Gundi , (Familie Ctenodactylidae), einem der fünf nordafrikanischen Arten von Nagetieren zeichnet sich durch seine kammartig ReihenBorsten an den inneren zwei Zehen jedes Rückfußes. Gundis haben einen großen Kopf, eine stumpfe Nase, große Augen und kurze, abgerundete Ohren. Der Körper ist 16 bis 24 cm lang und es gibt einen kurzen, pelzigen Schwanz (1 bis 5 cm). Das Fell ist dicht, weich und seidig und hat eine Farbe von grau bis hellbraun.

Gundis sind terrestrisch und kommen nur in felsigen, dünn bewachsenen Wüsten vor, in denen die Tage lang und sonnig sind und die Luftfeuchtigkeit den größten Teil des Jahres niedrig ist. Gundis sind am aktivsten bei Temperaturen zwischen 25 und 30 ° C (77 und 86 ° F). Tagsüber sind sie schüchtern, klettern geschickt über Felsen und sitzen auf Felsvorsprüngen, um sich zu sonnen. Wenn die Temperatur zu hoch wird, drücken sie sich gegen kühle Felsoberflächen ab oder ziehen sich in Spalten zurück. Sie graben keine Höhlen aus oder bauen keine Nester, sondern schützen nachts und an kalten, nassen oder windigen Tagen in Felsen und Höhlen. Gundis pflegen sich mit ihren borstigen Hinterfüßen. Vokalisationen sind vogelartig, und diese scharfen Pfeifrufe werden bei Annäherung von Raubtieren abgegeben. Samen, Blätter, Blüten und Pflanzenstiele versorgen Gundis sowohl mit Nahrung als auch mit Wasser. Es werden keine Lebensmittel gelagert, und Gundis sammeln weder Körperfettreserven an noch überwintern sie.
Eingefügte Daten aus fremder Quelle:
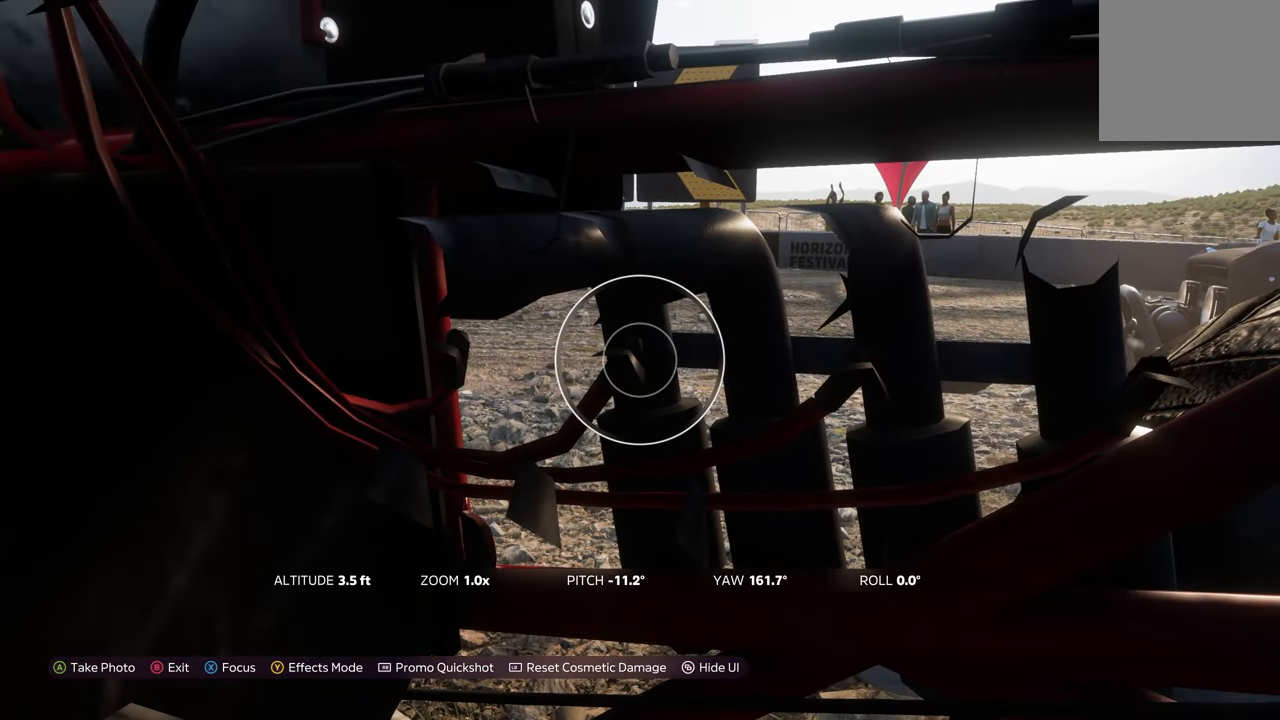
{"buttons": [], "left_stick": "center", "right_stick": "up-right", "events": [[266, "right_stick", "right"], [416, "right_stick", "up-right"]]}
Die Zucht erfolgt im Januar und April, wobei ein oder zwei Jungtiere nach aTragzeit von ca. 55 Tagen.

Gemeinsame Gundis (Ctenodactylus gundi undC. vali ) kommen in Teilen Marokkos, Algeriens, Tunesiens und Libyens vor, aber dieMzab gundi ( Massoutiera mzabi ) hat das größte Verbreitungsgebiet und erstreckt sich vom Südosten Algeriens über den Südwesten Libyens bis nach Nordmali, Niger und Tschad. DasFelou gundi ( Felovia vae ) ist auf Senegal, Mali und Mauretanien beschränkt. DasOstafrikanische Gundi oder Spekes Pektinator ( Pectinator spekei ) sind geografisch von allen anderen Gundi-Arten isoliert und leben in Äthiopien und Somalia.

Gundis bilden die Familie der Ctenodactylidae (griechisch: „Kammzehe“) und sind die einzigen Mitglieder der UnterordnungSciuravida innerhalb der Ordnung Rodentia . Neben lebenden Gundis sind 16 ausgestorbene Gattungen der Familie Ctenodactylidae durch Fossilien aus Afrika und Teilen Asiens vertreten. Gundis haben keine nahen Verwandten unter den gegenwärtigen Nagetieren, und sie bilden einen kleinen Reliktcluster einer beeindruckenden evolutionären Diversifikation, die in den USA begannFrühes Eozän (vor 54,8 bis 49 Millionen Jahren).